BOUNDARY Capital is to cancel its listing on the Dublin and London stock exchanges because it says it is too expensive to maintain them.
The Dublin-based firm is also seeking shareholder approval to change its name to Fleming Capital.
In a statement yesterday the group said it still has not agreed an extension of its facility with Anglo Irish Bank, to whom it owes €39 million.
The collapse of Arnotts this week with debts of over €200m has left Boundary’s financial position significantly weakened. Earlier this year the investment group warned that its stake in Arnotts was likely to be worthless.
The group became a key player in the planned development in Arnotts when it teamed up with Anglo Irish Bank to make a joint €65m investment in the firm. That gave the two a 45% stake in the department store group.
The investment followed the O’Connor family decision to sell its 24.75% stake in Arnotts following a high-profile boardroom dispute with the family which resulted in the Nesbitts paying €40m for the holding.

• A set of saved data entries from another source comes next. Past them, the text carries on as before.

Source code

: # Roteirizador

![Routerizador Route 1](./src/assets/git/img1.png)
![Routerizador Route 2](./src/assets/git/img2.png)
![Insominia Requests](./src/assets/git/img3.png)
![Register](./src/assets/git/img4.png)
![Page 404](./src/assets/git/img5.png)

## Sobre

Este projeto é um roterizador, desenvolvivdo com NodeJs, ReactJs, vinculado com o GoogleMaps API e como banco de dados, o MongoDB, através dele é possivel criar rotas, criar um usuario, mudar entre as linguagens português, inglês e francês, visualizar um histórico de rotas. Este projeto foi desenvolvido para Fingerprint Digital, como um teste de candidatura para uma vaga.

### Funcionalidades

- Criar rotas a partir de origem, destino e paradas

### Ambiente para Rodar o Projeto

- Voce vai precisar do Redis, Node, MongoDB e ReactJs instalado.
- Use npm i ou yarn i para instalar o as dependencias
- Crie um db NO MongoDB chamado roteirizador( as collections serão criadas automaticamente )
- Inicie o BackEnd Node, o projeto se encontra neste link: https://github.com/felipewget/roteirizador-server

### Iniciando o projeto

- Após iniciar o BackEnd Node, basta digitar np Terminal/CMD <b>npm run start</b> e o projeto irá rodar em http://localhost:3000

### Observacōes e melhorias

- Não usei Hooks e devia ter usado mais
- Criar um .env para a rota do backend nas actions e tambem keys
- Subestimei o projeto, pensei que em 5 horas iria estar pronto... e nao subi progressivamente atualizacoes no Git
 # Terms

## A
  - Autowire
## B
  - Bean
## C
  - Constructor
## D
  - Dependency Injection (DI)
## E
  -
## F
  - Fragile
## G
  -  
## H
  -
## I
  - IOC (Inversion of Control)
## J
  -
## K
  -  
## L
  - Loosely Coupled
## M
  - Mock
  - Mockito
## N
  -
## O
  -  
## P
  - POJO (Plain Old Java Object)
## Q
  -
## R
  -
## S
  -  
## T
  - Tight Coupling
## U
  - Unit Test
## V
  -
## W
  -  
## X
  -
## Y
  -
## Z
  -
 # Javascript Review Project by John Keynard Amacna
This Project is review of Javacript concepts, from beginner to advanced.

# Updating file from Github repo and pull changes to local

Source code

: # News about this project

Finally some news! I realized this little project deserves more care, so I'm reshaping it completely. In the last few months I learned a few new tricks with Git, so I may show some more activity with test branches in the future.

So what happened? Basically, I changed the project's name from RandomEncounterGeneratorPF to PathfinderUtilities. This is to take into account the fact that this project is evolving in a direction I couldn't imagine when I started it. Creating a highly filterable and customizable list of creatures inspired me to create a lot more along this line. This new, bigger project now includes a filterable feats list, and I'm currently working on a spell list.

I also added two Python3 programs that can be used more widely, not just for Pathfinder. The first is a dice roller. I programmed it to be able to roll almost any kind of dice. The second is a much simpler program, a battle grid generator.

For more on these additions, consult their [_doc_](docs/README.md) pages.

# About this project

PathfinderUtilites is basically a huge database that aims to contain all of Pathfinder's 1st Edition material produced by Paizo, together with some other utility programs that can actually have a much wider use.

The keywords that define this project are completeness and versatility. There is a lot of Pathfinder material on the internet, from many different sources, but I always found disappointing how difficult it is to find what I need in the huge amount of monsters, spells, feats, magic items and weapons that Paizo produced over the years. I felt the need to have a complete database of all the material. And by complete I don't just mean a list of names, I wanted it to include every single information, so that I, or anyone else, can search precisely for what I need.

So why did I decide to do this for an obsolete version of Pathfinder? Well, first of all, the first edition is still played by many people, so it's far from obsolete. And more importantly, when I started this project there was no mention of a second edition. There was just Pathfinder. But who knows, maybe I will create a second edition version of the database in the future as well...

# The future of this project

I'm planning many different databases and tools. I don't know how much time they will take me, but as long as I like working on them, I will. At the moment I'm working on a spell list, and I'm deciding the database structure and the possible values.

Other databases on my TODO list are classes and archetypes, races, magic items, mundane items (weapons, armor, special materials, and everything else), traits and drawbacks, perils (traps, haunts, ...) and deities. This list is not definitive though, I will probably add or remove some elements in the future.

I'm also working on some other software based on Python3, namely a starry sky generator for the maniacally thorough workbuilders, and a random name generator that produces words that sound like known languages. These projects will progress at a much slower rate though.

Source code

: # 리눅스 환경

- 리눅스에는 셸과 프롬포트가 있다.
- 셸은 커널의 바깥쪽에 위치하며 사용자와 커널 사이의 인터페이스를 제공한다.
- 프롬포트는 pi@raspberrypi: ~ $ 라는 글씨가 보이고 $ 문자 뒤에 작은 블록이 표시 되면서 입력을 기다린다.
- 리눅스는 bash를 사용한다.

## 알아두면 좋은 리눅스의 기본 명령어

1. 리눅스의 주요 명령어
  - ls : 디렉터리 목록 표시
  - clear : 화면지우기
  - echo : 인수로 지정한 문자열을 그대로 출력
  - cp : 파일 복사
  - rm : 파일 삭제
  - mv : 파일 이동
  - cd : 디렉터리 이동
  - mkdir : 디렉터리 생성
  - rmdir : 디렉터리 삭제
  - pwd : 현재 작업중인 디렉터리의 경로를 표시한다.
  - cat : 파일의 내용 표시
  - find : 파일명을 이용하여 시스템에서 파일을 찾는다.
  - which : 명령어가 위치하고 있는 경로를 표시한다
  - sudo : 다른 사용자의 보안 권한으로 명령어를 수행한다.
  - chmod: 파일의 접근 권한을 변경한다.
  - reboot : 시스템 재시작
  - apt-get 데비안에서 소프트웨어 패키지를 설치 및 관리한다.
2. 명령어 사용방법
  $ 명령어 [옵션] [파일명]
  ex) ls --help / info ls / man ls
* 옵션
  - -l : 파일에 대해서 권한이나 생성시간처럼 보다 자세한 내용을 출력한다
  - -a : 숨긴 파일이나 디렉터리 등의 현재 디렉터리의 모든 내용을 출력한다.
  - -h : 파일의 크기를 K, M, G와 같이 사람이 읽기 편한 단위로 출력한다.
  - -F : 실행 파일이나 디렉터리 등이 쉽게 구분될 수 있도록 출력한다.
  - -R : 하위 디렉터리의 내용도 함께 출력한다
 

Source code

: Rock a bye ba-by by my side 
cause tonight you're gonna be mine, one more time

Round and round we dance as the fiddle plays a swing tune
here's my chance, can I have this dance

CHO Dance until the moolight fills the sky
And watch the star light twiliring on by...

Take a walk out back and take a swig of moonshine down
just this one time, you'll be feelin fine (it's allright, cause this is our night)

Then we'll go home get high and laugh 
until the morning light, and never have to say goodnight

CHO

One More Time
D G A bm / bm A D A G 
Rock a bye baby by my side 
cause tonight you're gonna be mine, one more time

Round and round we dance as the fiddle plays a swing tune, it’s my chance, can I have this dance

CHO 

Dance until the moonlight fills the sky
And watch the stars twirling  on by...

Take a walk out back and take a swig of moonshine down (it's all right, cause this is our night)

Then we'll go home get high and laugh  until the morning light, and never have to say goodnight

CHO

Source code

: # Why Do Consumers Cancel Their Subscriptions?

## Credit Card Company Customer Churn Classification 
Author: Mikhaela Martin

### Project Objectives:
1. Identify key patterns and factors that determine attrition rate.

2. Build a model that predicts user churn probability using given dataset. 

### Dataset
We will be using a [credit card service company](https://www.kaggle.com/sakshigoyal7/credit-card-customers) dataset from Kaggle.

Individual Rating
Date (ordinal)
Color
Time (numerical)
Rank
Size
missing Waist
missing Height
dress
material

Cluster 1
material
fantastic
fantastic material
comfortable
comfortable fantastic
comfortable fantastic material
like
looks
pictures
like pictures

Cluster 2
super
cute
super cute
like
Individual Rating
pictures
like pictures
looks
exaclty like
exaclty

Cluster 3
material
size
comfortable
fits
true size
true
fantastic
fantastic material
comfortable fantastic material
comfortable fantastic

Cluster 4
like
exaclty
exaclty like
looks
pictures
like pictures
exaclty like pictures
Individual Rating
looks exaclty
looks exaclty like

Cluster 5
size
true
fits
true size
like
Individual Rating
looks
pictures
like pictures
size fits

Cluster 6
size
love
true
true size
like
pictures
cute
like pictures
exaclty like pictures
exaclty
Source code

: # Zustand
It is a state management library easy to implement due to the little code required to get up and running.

The row came to a head in May 2006 when it emerged the O’Connors were preparing to offer to buy the group for a reported figure of €200m.
Following the sale, Arnotts put in place ambitious new plans to develop what was termed the Northern Quarter that was to stretch to O’Connell Street to become a dominant feature of the capital’s main street.
This plan was costed at €750m and included the redevelopment of a 5.5-acre block. Arnotts collapse has left Boundary’s financial position significantly weakened.
It owes Anglo Irish Bank more than €39m and is in talks with the bank.
Boundary is also proposing a change of name to Fleming Capital after agreeing with former chairman Niall McFadden that he would retain the Boundary name.
In late June, the group reported a pre-tax loss of €54.7m for last year, against a loss of €2.7m a year earlier, due to a fall in the value of its investments.
Its investments in Arnotts, CJ Fallon and ODC accounted for €35m of the investment losses, while revaluations of its stakes in quoted companies Veris and SiteServ led to a loss of over €6m, the company said at the time.